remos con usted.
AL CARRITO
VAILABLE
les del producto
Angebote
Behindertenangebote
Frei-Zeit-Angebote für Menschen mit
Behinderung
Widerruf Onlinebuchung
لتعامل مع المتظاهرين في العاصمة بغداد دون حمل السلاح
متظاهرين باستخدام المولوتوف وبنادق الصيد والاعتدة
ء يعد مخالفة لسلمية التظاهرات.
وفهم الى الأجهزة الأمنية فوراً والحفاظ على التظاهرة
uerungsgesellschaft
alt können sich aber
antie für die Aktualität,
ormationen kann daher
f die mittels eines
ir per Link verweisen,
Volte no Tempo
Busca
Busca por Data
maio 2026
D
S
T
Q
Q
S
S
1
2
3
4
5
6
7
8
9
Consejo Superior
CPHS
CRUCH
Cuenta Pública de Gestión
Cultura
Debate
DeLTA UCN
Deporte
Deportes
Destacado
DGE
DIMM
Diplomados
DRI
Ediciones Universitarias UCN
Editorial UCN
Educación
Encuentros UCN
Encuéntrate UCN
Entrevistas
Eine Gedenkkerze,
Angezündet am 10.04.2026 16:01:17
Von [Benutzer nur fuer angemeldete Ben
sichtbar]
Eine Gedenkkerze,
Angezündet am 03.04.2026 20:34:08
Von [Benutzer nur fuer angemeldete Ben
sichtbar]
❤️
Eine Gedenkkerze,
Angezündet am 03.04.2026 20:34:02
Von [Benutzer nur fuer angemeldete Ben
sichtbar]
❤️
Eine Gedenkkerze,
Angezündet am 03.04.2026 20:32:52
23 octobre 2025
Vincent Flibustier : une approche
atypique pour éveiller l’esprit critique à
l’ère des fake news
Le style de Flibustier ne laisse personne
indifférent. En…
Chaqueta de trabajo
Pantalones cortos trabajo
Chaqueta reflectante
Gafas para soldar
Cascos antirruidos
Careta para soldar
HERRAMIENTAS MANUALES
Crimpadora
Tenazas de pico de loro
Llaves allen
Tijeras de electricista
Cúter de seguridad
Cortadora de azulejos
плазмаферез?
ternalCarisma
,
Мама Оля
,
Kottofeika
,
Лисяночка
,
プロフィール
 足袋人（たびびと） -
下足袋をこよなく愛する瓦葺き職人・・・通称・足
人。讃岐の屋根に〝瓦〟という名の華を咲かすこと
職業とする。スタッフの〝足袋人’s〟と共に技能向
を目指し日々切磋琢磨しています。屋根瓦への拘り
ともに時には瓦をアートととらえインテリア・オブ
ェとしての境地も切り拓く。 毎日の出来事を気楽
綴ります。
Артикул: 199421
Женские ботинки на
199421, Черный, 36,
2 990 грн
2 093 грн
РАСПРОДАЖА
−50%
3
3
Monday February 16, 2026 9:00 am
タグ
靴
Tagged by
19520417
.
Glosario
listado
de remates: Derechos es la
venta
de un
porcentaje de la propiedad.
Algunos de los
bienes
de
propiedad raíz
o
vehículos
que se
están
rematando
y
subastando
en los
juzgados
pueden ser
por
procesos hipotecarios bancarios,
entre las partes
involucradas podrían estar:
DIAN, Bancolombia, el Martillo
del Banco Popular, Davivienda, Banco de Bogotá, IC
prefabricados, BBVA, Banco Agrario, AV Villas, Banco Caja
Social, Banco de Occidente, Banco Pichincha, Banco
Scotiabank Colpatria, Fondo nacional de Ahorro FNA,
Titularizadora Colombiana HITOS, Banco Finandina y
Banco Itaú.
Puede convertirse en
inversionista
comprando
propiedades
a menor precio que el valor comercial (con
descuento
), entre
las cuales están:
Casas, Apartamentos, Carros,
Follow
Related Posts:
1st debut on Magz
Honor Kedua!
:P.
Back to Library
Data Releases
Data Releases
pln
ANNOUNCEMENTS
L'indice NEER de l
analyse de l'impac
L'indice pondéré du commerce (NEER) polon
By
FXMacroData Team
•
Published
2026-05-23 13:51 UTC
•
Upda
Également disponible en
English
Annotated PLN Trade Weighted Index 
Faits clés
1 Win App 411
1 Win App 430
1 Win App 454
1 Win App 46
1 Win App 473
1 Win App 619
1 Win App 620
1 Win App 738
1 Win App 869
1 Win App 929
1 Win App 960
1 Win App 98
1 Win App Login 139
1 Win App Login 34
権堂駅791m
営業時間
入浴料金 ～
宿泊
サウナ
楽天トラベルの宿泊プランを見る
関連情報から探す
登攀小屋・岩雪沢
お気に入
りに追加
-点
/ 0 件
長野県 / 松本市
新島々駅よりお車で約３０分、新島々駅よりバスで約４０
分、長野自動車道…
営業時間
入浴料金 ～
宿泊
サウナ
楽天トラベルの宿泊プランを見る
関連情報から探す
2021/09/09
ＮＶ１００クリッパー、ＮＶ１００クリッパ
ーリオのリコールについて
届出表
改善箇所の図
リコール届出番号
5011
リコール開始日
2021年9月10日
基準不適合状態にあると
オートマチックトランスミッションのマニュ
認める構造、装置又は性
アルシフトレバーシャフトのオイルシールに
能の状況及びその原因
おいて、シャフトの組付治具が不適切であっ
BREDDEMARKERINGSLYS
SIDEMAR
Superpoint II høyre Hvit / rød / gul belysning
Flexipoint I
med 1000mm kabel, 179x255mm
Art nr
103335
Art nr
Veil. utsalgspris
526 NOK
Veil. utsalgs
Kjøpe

+++

Instruction: Each line above is to be restated exactly as it stands.

Answer for the task:
remos con usted.
AL CARRITO
VAILABLE
les del producto
Angebote
Behindertenangebote
Frei-Zeit-Angebote für Menschen mit
Behinderung
Widerruf Onlinebuchung
لتعامل مع المتظاهرين في العاصمة بغداد دون حمل السلاح
متظاهرين باستخدام المولوتوف وبنادق الصيد والاعتدة
ء يعد مخالفة لسلمية التظاهرات.
وفهم الى الأجهزة الأمنية فوراً والحفاظ على التظاهرة
uerungsgesellschaft
alt können sich aber
antie für die Aktualität,
ormationen kann daher
f die mittels eines
ir per Link verweisen,
Volte no Tempo
Busca
Busca por Data
maio 2026
D
S
T
Q
Q
S
S
1
2
3
4
5
6
7
8
9
Consejo Superior
CPHS
CRUCH
Cuenta Pública de Gestión
Cultura
Debate
DeLTA UCN
Deporte
Deportes
Destacado
DGE
DIMM
Diplomados
DRI
Ediciones Universitarias UCN
Editorial UCN
Educación
Encuentros UCN
Encuéntrate UCN
Entrevistas
Eine Gedenkkerze,
Angezündet am 10.04.2026 16:01:17
Von [Benutzer nur fuer angemeldete Ben
sichtbar]
Eine Gedenkkerze,
Angezündet am 03.04.2026 20:34:08
Von [Benutzer nur fuer angemeldete Ben
sichtbar]
❤️
Eine Gedenkkerze,
Angezündet am 03.04.2026 20:34:02
Von [Benutzer nur fuer angemeldete Ben
sichtbar]
❤️
Eine Gedenkkerze,
Angezündet am 03.04.2026 20:32:52
23 octobre 2025
Vincent Flibustier : une approche
atypique pour éveiller l’esprit critique à
l’ère des fake news
Le style de Flibustier ne laisse personne
indifférent. En…
Chaqueta de trabajo
Pantalones cortos trabajo
Chaqueta reflectante
Gafas para soldar
Cascos antirruidos
Careta para soldar
HERRAMIENTAS MANUALES
Crimpadora
Tenazas de pico de loro
Llaves allen
Tijeras de electricista
Cúter de seguridad
Cortadora de azulejos
плазмаферез?
ternalCarisma
,
Мама Оля
,
Kottofeika
,
Лисяночка
,
プロフィール
 足袋人（たびびと） -
下足袋をこよなく愛する瓦葺き職人・・・通称・足
人。讃岐の屋根に〝瓦〟という名の華を咲かすこと
職業とする。スタッフの〝足袋人’s〟と共に技能向
を目指し日々切磋琢磨しています。屋根瓦への拘り
ともに時には瓦をアートととらえインテリア・オブ
ェとしての境地も切り拓く。 毎日の出来事を気楽
綴ります。
Артикул: 199421
Женские ботинки на
199421, Черный, 36,
2 990 грн
2 093 грн
РАСПРОДАЖА
−50%
3
3
Monday February 16, 2026 9:00 am
タグ
靴
Tagged by
19520417
.
Glosario
listado
de remates: Derechos es la
venta
de un
porcentaje de la propiedad.
Algunos de los
bienes
de
propiedad raíz
o
vehículos
que se
están
rematando
y
subastando
en los
juzgados
pueden ser
por
procesos hipotecarios bancarios,
entre las partes
involucradas podrían estar:
DIAN, Bancolombia, el Martillo
del Banco Popular, Davivienda, Banco de Bogotá, IC
prefabricados, BBVA, Banco Agrario, AV Villas, Banco Caja
Social, Banco de Occidente, Banco Pichincha, Banco
Scotiabank Colpatria, Fondo nacional de Ahorro FNA,
Titularizadora Colombiana HITOS, Banco Finandina y
Banco Itaú.
Puede convertirse en
inversionista
comprando
propiedades
a menor precio que el valor comercial (con
descuento
), entre
las cuales están:
Casas, Apartamentos, Carros,
Follow
Related Posts:
1st debut on Magz
Honor Kedua!
:P.
Back to Library
Data Releases
Data Releases
pln
ANNOUNCEMENTS
L'indice NEER de l
analyse de l'impac
L'indice pondéré du commerce (NEER) polon
By
FXMacroData Team
•
Published
2026-05-23 13:51 UTC
•
Upda
Également disponible en
English
Annotated PLN Trade Weighted Index 
Faits clés
1 Win App 411
1 Win App 430
1 Win App 454
1 Win App 46
1 Win App 473
1 Win App 619
1 Win App 620
1 Win App 738
1 Win App 869
1 Win App 929
1 Win App 960
1 Win App 98
1 Win App Login 139
1 Win App Login 34
権堂駅791m
営業時間
入浴料金 ～
宿泊
サウナ
楽天トラベルの宿泊プランを見る
関連情報から探す
登攀小屋・岩雪沢
お気に入
りに追加
-点
/ 0 件
長野県 / 松本市
新島々駅よりお車で約３０分、新島々駅よりバスで約４０
分、長野自動車道…
営業時間
入浴料金 ～
宿泊
サウナ
楽天トラベルの宿泊プランを見る
関連情報から探す
2021/09/09
ＮＶ１００クリッパー、ＮＶ１００クリッパ
ーリオのリコールについて
届出表
改善箇所の図
リコール届出番号
5011
リコール開始日
2021年9月10日
基準不適合状態にあると
オートマチックトランスミッションのマニュ
認める構造、装置又は性
アルシフトレバーシャフトのオイルシールに
能の状況及びその原因
おいて、シャフトの組付治具が不適切であっ
BREDDEMARKERINGSLYS
SIDEMAR
Superpoint II høyre Hvit / rød / gul belysning
Flexipoint I
med 1000mm kabel, 179x255mm
Art nr
103335
Art nr
Veil. utsalgspris
526 NOK
Veil. utsalgs
Kjøpe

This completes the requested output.